Exercise directions: Search the data below for the word "have" and report how many lines contain it. Nothing but the number is needed.

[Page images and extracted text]
Segment Open

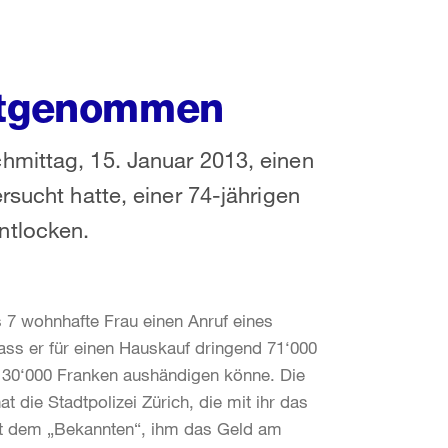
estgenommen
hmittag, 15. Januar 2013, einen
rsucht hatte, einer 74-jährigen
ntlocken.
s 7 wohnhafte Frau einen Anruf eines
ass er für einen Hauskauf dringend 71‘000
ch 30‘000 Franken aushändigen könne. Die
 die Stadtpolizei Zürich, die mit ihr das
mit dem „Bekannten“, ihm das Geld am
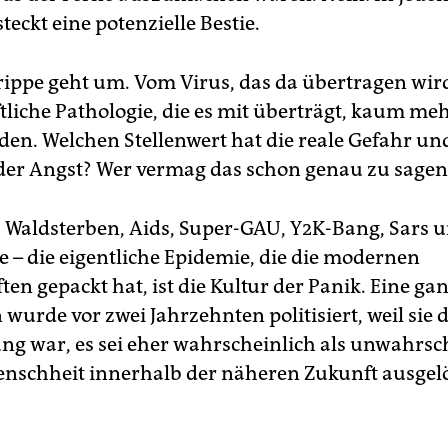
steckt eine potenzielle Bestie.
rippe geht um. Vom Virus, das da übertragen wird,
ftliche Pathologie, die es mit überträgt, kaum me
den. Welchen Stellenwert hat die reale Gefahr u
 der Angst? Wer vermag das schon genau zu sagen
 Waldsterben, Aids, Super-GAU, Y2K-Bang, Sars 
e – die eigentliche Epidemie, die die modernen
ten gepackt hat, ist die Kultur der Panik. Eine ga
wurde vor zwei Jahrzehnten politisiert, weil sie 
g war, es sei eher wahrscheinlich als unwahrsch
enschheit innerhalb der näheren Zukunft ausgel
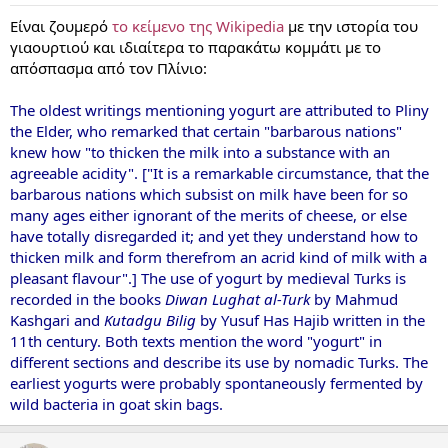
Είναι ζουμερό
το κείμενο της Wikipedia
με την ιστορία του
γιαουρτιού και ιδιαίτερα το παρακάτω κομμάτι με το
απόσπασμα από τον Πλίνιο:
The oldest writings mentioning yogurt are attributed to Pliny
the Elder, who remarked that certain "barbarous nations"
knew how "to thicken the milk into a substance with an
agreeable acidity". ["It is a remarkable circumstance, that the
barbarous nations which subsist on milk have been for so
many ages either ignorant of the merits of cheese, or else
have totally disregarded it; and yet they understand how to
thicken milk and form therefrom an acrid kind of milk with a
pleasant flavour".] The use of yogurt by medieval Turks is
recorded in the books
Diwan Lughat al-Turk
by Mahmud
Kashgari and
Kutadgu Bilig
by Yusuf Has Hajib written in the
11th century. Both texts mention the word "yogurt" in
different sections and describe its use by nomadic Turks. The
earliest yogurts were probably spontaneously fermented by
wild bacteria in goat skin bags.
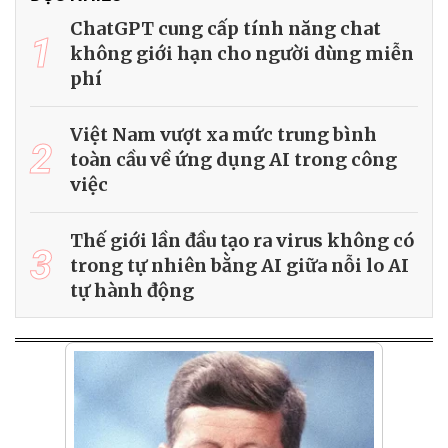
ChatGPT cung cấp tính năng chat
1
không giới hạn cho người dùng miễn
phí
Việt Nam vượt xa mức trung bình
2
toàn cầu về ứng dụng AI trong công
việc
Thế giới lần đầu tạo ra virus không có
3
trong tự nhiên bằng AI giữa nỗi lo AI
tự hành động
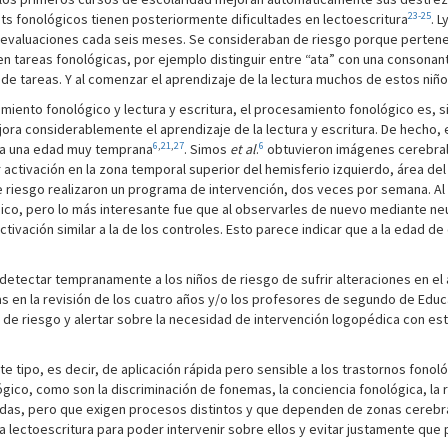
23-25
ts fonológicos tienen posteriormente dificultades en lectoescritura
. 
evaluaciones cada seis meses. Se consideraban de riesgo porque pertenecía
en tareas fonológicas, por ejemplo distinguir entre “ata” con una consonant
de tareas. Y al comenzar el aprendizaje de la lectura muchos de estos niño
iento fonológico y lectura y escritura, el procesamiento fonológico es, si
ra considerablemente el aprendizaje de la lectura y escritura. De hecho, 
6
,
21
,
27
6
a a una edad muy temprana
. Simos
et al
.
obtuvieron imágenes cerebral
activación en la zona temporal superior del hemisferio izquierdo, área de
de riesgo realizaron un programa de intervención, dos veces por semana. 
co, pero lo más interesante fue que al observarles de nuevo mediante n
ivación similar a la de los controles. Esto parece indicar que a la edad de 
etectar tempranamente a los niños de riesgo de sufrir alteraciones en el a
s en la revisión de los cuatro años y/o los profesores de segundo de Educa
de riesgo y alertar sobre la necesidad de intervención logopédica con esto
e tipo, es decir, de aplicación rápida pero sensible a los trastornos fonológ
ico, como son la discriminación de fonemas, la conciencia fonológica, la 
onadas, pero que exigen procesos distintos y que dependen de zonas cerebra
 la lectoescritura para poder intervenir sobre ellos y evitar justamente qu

Segment Closed

Response to the exercise: 2